OpenAI should be held accountable under European Union data protection regulations for false information repeatedly supplied on individuals by the company’s ChatGPT artificial intelligence-powered chatbot, privacy rights group Noyb has said in a formal complaint to the Austrian data regulator.
The organisation said the well-known tendency of AI large language models (LLMs) to generate false information, known as “hallucination”, conflicts with the EU’s General Data Protection Regulation (GDPR), which requires personal data to be accurate.
The regulation also requires organisations to respond to requests to show what data they hold on individuals or to delete information, but OpenAI said it was unable to do either, Noyb said.
“Simply making up data about individuals is not an option,” the group said in a statement.
It said the complainant in its case, a public figure, found ChatGPT repeatedly supplied incorrect information when asked about his birthday, rather than telling users that it didn’t have the necessary data.
OpenAI says ChatGPT simply generates “responses to user requests by predicting the next most likely words that might appear in response to each prompt” and that “factual accuracy” remains an “area of active research”.
The company told Noyb (which stands for None Of Your Business) that it was not possible to correct data and could not provide information about the data processed on an individual, its sources or recipients, which are all requirements under the GPDR.
Noyb said OpenAI told it that requests for information on individuals could be filtered or blocked, but this would result in all information about the complainant being blocked.
“It seems that with each ‘innovation’, another group of companies thinks that its products don’t have to comply with the law,” said Noyb data protection lawyer Maartje de Graaf.
Noyb said it is asking for the Austrian data protection authority to investigate OpenAI’s data processing and the measures taken to ensure accuracy of personal data processed in the context of OpenAI’s LLMs, and to order OpenAI to comply with the complainant’s access request and issue a fine to ensure future compliance.

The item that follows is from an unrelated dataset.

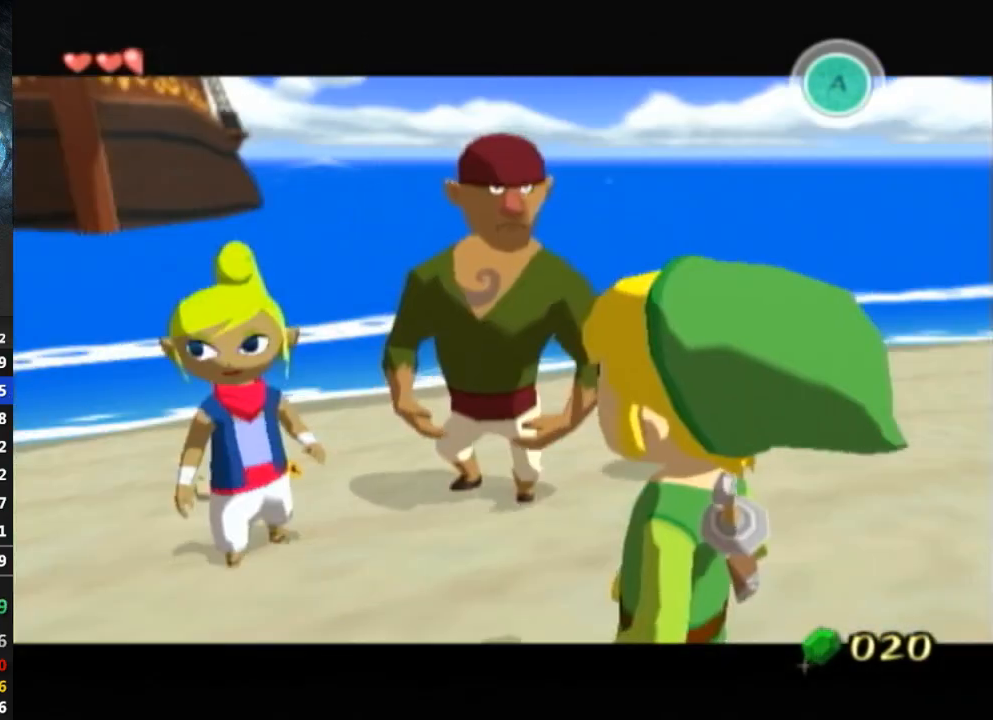
{"buttons": ["B"], "left_stick": "center", "right_stick": "center", "events": [[33, "B", "up"], [133, "B", "down"], [167, "B", "up"], [267, "B", "down"], [300, "B", "up"], [500, "B", "down"]]}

The Italian data protection agency issued a temporary ban on ChatGPT last year over data processing concerns and in January told the company’s business practices may violate the GDPR.
At the time OpenAI said it believes “our practices align with GDPR and other privacy laws, and we take additional steps to protect people’s data and privacy”.
The company said it “actively” works to reduce personal data in training systems such as ChatGPT, “which also rejects requests for private or sensitive information about people”.